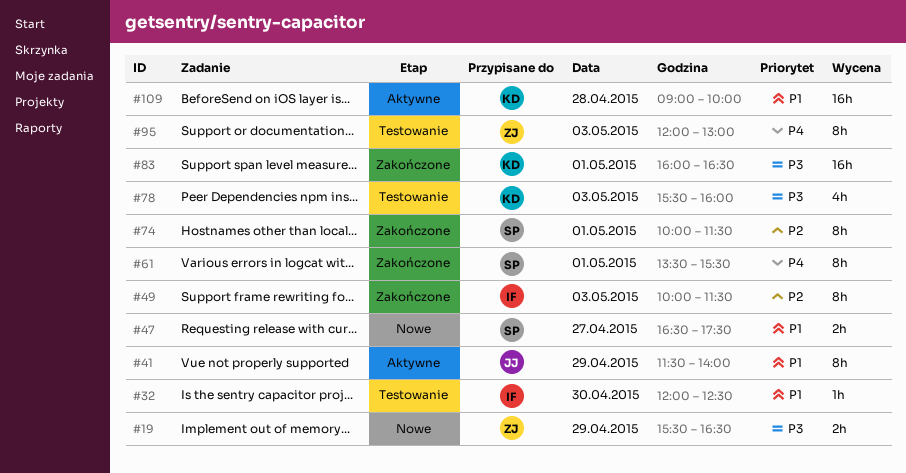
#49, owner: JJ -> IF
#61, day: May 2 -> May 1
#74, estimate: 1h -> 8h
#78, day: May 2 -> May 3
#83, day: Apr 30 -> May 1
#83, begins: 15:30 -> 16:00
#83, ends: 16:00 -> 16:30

****

▸ AIM OF THE TASK
Repeat exactly the lines of the records from the one containing "#74, estimate: 1h -> 8h" to the last, and include no line outside that stretch.

▸ WRITTEN SOLUTION
#74, estimate: 1h -> 8h
#78, day: May 2 -> May 3
#83, day: Apr 30 -> May 1
#83, begins: 15:30 -> 16:00
#83, ends: 16:00 -> 16:30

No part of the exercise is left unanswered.